Address nodes in the INVAL state

When checking the state of a Slurm node, you may encounter nodes in the INVAL state.

The INVAL state often indicates a mismatch between the slurm.conf file and the slurmd daemon running on the Compute node. This may occur for multiple reasons:

  • Resource mismatch: The slurm.conf file might declare that a certain number of CPUs, memory, or GPUs are available, but when the slurmd on that node starts up, it reports a different number of these resources. For example, the slurm.conf declares RealMemory=128000 (128GB), but the node's slurmd reports only RealMemory=96000 (96GB) after checking its system. This could be due to memory being used by other processes on the node. The slurm.conf file may have been updated to reflect a change in the number of CPUs or memory on the node, but the slurmd daemon has not been restarted to reflect the change.
  • Hardware feature mismatch: If the slurm.conf file specifies a hardware feature, such as Features=gpu, but the node's slurmd cannot detect that feature, the node will go into the INVAL state.
  • Networking and Hostname issues: Problems with a node's hostname, IP address, or network connectivity can cause the slurmctld to receive invalid or incomplete registration information from slurmd, resulting in the INVAL state.

Troubleshoot an INVAL node

To troubleshoot an INVAL node, first examine the slurmctld logs on the controller node and the slurmd logs on the Compute node. These logs often contain explicit error messages detailing why the node's configuration is invalid.
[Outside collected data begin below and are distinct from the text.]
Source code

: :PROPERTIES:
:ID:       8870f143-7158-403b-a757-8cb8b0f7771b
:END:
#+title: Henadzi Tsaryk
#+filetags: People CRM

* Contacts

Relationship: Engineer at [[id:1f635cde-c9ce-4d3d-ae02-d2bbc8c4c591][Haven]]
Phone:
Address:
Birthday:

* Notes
For a detailed report of the node's configuration, run the slurmd -C command on the Compute node.

Example
$
slurmd -C

Compare this output with the node's entry in your slurm.conf file. If there are any discrepancies, update the slurm.conf file to match the slurmd configuration.

After making changes, restart the slurmctld on the controller node and the slurmd daemon on the Compute node to allow them to re-register with the correct information.

For detailed instructions, see Restart the Slurm Controller and Restart the Slurm daemon.

Restart required

You must restart the slurmctld and slurmd for changes made to the slurm.conf file to take effect.